* _Goal of the exercise_: Please carry on the passage about the James Bay Project and the 1975 agreement, starting after its last sentence.

* _Text under study_:
______

The James Bay Project ultimately resulted in the 1975 James Bay and Northern
Quebec Agreement, which is often cited as Canada’s first Comprehensive Land Claim
Agreement, and which represents the first major agreement between the Crown and
Indigenous peoples since the Numbered Treaties (Grand Council of the Crees 1995;
McCutcheon 1991). The results of this agreement have been both celebrated and derided
by Indigenous peoples, revealing the tensions in negotiating Indigenous rights within the
settler state, as well as the political challenges facing the re-making of Indigenous water
worlds amidst the backdrop of aggressive development projects. My discussion of the
Indigenous peoples in the James Bay region and their relation to the James Bay Project
draws on a breadth of existing research, community, and legal perspectives and cultural
production in order to provide the historical and political context for the James Bay
Crees’ experiences with mega-resource development in their territory (Coon Come 2004;
Evans-Brown 2017; Grand Council of the Crees 1995; Hornig 1999; Kirkey 2015;
McCutcheon 1991).

______

* _Data provided_:
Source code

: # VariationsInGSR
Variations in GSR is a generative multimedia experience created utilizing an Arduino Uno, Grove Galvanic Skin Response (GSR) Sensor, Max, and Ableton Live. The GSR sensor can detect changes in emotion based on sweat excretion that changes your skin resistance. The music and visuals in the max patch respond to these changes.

______

* _Response to this exercise_:
I begin by focusing on the James Bay Cree in particular, and their response to the
James Bay Project, their negotiation of the James Bay and Northern Quebec Agreement,
and the formation of the Grand Council of the Crees—a Cree political body which now
represents over 18,000 Cree people in the eastern James Bay and southern Hudson Bay
regions of Northern Quebec. The James Bay and Northern Quebec Agreement (JBNQA)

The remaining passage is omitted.